** SUPPLIED RECORDS follows **
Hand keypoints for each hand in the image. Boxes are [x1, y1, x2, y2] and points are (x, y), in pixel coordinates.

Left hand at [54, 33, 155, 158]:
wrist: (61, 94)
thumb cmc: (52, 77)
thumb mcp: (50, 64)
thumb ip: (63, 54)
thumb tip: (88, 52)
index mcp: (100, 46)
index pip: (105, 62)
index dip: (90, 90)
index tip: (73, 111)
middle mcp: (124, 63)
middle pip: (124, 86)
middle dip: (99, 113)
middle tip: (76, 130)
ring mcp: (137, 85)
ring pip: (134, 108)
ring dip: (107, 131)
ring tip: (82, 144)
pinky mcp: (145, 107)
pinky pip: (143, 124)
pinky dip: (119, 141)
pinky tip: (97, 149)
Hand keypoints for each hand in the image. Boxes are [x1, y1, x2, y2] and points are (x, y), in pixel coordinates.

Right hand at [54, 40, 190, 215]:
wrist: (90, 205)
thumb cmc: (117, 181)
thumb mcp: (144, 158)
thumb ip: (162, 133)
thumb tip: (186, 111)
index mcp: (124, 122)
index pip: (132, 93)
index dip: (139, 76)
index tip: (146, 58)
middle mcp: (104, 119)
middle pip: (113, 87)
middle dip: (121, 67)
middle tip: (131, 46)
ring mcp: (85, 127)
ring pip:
** End of SUPPLIED RECORDS **
** SUPPLIED RECORDS follows **
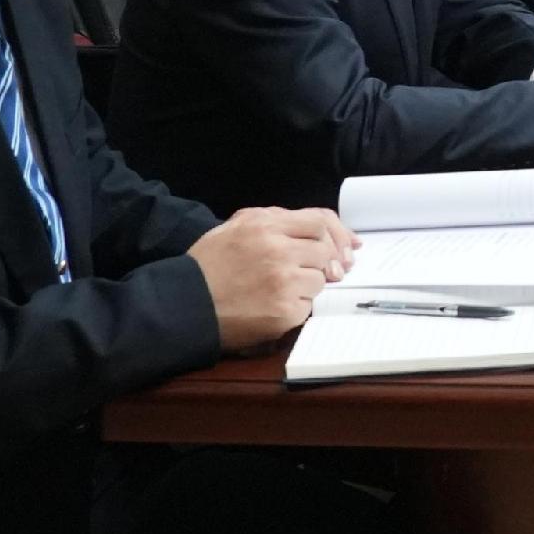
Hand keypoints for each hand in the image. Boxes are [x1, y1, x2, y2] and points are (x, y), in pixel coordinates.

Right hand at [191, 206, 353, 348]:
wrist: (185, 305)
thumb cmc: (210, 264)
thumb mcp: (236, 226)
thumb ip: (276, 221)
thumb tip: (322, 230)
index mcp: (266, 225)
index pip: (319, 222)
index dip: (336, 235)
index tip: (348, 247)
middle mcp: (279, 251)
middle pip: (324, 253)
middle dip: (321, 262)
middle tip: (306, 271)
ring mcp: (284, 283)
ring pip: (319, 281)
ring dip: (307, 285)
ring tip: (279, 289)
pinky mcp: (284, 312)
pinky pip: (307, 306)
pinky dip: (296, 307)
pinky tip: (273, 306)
** End of SUPPLIED RECORDS **
◆ **WORK ITEM**
Give back exactly the lines above starting at the line where "index mcp: (266, 225)" appears and ending at the line where "pinky tip: (273, 306)" appears, both included, with no other lines.

◆ **YOUR RESPONSE**
index mcp: (266, 225)
index pip: (319, 222)
index dip: (336, 235)
index tip: (348, 247)
middle mcp: (279, 251)
middle pip: (324, 253)
middle dip: (321, 262)
middle tip: (306, 271)
ring mcp: (284, 283)
ring pip: (319, 281)
ring dip: (307, 285)
ring tip: (279, 289)
pinky mcp: (284, 312)
pinky pip: (307, 306)
pinky dip: (296, 307)
pinky tip: (273, 306)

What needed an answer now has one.